▶ _Study material_:

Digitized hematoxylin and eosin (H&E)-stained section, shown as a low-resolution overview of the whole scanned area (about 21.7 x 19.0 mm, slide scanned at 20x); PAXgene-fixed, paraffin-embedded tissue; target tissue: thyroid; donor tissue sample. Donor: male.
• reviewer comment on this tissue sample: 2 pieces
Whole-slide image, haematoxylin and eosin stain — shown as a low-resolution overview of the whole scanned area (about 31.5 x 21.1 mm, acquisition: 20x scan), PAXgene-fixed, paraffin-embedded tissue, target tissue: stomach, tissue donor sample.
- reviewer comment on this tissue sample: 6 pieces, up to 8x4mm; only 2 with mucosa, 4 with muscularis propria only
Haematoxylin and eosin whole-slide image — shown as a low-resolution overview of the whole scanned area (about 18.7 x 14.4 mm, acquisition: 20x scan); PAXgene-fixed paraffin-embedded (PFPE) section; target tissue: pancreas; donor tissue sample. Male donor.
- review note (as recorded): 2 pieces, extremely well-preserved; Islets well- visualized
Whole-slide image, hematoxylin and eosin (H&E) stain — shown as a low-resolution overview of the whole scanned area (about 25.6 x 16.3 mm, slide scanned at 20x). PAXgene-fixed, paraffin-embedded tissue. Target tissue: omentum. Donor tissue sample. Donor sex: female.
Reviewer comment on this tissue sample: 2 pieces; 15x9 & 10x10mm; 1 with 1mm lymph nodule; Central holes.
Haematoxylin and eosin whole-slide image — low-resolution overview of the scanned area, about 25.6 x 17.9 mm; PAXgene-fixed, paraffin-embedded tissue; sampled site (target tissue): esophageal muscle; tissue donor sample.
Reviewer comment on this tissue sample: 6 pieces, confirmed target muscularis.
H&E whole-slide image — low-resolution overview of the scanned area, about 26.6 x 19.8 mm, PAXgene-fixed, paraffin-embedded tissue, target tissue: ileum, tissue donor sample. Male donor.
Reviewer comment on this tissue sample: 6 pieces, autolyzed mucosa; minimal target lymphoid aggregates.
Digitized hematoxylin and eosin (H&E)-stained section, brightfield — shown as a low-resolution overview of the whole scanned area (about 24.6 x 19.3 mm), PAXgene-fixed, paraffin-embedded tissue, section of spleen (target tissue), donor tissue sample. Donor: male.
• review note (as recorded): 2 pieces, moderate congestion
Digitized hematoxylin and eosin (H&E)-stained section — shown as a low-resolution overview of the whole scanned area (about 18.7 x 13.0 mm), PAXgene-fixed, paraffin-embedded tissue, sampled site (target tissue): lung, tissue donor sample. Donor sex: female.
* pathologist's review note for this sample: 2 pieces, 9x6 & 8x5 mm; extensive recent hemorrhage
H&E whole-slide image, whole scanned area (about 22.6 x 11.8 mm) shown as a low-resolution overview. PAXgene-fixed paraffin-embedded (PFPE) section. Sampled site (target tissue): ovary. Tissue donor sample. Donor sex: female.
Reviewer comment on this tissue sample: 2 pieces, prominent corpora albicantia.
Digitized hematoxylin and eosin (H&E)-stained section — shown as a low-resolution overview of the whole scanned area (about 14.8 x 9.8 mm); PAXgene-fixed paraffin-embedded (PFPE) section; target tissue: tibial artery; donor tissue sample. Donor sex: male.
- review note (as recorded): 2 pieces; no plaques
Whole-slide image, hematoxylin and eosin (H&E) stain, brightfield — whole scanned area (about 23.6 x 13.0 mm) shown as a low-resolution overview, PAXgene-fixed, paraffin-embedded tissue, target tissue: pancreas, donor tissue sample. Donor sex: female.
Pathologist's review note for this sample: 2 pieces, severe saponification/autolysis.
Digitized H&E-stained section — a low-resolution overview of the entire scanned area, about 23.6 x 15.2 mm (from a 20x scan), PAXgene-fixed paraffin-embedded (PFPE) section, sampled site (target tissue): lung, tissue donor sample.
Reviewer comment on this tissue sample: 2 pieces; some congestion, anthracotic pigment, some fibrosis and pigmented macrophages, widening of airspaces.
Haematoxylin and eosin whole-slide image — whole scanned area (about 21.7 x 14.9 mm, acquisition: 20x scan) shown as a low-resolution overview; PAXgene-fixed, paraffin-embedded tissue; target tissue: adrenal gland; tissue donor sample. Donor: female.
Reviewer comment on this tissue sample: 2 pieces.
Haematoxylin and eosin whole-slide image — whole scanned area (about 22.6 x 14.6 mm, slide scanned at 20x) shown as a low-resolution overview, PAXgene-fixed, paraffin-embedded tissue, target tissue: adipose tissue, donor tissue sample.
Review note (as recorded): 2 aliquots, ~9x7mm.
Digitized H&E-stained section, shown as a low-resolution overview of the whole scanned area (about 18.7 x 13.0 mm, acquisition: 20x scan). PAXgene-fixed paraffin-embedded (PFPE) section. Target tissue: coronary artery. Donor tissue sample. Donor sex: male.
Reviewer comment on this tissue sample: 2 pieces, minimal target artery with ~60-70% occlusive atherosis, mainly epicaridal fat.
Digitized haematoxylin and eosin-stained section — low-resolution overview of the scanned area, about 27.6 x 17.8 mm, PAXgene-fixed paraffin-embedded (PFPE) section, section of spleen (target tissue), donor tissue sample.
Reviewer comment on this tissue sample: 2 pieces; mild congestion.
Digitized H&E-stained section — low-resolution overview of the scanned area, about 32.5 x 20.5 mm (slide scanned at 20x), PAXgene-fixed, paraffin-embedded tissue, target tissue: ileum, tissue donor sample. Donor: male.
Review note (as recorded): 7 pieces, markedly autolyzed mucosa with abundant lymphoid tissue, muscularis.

▶ _Instructions to follow_: Show all lines of the material in which the word "lung" can be found.

▶ _Written response_:
Digitized hematoxylin and eosin (H&E)-stained section — shown as a low-resolution overview of the whole scanned area (about 18.7 x 13.0 mm), PAXgene-fixed, paraffin-embedded tissue, sampled site (target tissue): lung, tissue donor sample. Donor sex: female.
Digitized H&E-stained section — a low-resolution overview of the entire scanned area, about 23.6 x 15.2 mm (from a 20x scan), PAXgene-fixed paraffin-embedded (PFPE) section, sampled site (target tissue): lung, tissue donor sample.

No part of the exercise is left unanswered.